Description of the task: Can you format the rows below as a numbered list, starting at the line that has "like **230** mV" and stopping after the line that has "output: **25** mV", with blank lines left out?

Start of Dataset records

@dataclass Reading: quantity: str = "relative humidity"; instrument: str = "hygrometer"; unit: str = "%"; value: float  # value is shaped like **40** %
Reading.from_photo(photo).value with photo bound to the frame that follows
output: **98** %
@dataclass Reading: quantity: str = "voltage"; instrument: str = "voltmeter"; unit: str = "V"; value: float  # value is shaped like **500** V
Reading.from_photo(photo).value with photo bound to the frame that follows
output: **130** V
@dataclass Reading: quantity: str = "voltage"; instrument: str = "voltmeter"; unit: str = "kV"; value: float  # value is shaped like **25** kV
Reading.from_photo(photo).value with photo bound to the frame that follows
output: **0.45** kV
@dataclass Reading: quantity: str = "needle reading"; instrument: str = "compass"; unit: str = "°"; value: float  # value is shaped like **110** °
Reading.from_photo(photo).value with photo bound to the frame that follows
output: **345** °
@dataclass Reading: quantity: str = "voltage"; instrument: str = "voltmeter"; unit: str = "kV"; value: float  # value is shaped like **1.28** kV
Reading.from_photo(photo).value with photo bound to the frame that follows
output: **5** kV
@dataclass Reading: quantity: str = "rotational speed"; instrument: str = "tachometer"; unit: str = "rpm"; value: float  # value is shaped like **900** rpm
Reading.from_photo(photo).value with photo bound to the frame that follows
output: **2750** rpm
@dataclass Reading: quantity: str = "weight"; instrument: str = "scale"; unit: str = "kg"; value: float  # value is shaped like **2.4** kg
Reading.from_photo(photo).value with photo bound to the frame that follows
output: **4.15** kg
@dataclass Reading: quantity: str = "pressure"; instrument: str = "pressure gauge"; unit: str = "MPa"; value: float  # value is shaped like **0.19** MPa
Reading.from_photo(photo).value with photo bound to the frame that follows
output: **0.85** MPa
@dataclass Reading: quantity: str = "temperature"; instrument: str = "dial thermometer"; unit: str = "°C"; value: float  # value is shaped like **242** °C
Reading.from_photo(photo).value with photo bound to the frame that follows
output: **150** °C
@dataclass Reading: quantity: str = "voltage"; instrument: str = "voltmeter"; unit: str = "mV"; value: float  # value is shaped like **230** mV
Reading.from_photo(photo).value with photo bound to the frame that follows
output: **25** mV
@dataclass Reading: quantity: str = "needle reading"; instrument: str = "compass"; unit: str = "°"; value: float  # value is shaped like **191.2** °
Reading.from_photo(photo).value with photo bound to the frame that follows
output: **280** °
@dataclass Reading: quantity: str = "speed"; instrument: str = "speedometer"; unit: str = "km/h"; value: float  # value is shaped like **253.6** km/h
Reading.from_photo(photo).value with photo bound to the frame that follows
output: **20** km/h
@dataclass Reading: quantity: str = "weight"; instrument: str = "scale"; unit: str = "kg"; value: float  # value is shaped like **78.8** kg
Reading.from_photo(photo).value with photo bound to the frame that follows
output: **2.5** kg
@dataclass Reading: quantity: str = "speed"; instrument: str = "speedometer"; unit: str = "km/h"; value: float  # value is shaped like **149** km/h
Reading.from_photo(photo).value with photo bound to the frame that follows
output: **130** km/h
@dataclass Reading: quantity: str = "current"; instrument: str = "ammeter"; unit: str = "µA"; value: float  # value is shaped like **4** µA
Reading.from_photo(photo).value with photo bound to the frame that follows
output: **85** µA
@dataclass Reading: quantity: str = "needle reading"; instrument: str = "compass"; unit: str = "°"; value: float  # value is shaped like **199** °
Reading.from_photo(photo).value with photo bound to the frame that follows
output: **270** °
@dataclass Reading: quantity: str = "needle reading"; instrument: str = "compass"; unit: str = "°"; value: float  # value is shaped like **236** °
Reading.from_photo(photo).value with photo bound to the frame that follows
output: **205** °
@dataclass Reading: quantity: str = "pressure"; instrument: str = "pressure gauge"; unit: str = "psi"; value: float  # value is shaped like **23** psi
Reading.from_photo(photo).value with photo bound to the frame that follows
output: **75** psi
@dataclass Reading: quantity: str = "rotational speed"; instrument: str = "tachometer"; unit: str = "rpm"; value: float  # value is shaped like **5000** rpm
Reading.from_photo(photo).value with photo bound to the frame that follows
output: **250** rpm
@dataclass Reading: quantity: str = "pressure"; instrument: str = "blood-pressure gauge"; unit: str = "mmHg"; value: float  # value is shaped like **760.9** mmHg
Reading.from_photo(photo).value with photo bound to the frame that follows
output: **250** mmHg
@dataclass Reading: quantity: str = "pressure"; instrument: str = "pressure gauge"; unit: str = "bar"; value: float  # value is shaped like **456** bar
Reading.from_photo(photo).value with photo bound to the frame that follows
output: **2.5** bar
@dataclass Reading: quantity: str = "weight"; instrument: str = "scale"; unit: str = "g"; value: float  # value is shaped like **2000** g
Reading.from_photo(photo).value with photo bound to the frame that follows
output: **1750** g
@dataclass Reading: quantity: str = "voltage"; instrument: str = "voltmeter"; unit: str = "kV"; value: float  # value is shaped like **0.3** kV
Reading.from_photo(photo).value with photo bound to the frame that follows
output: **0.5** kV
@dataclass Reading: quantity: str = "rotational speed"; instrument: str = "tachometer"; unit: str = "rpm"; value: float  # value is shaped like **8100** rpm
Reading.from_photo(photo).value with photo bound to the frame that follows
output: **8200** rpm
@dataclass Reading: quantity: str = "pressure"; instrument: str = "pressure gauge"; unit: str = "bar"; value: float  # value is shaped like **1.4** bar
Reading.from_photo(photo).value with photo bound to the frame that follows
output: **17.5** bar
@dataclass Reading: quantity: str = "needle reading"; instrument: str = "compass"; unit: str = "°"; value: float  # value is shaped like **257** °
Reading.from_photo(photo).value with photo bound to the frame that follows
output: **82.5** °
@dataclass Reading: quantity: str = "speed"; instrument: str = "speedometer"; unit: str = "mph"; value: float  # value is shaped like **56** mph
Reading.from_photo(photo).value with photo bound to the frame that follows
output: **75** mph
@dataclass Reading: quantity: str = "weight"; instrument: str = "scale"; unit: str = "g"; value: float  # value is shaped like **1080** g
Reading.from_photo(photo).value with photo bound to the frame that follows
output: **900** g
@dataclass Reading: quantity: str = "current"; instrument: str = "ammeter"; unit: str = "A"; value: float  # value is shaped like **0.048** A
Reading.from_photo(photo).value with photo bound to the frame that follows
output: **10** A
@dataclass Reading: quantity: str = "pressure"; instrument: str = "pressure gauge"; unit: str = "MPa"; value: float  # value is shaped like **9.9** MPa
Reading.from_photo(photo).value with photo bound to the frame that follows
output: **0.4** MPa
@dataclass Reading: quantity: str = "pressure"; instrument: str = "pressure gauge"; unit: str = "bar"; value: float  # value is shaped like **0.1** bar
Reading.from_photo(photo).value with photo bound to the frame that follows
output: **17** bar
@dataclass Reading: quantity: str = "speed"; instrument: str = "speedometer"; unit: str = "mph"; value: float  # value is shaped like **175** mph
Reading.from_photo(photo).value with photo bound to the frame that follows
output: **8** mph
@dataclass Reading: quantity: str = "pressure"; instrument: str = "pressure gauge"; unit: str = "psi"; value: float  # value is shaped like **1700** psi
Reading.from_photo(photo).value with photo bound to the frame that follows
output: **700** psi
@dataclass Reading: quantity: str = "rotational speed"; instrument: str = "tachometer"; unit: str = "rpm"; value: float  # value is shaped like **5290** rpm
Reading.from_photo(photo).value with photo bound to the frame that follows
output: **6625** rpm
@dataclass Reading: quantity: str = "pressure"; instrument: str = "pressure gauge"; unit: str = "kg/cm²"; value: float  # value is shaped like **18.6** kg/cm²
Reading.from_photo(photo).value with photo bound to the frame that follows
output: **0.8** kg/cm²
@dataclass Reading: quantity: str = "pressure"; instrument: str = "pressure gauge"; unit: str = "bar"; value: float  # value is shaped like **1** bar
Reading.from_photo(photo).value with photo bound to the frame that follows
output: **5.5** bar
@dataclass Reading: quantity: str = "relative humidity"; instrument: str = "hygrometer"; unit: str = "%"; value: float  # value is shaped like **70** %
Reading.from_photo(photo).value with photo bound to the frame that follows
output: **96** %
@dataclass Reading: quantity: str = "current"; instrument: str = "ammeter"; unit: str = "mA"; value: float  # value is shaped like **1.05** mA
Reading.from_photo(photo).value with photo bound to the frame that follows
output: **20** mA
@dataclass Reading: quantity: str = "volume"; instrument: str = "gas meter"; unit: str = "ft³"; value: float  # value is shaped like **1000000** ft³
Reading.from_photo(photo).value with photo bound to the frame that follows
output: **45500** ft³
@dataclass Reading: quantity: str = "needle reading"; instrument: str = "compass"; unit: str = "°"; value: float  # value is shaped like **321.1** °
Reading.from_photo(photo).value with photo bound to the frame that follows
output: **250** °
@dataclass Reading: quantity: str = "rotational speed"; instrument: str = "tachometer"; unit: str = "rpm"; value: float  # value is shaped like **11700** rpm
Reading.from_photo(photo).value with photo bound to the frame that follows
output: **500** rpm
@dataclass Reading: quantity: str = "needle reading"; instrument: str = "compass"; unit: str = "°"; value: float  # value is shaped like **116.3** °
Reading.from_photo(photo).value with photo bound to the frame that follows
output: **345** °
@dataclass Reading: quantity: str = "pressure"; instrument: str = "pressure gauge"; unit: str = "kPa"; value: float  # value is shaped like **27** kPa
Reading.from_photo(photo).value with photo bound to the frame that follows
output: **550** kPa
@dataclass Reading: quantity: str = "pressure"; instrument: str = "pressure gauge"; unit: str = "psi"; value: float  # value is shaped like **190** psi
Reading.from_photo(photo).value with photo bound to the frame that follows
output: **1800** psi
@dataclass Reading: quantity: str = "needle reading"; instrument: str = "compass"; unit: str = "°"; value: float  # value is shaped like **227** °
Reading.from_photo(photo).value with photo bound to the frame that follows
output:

End of Dataset records

Result of the exercise:
1. @dataclass Reading: quantity: str = "voltage"; instrument: str = "voltmeter"; unit: str = "mV"; value: float  # value is shaped like **230** mV
2. Reading.from_photo(photo).value with photo bound to the frame that follows
3. output: **25** mV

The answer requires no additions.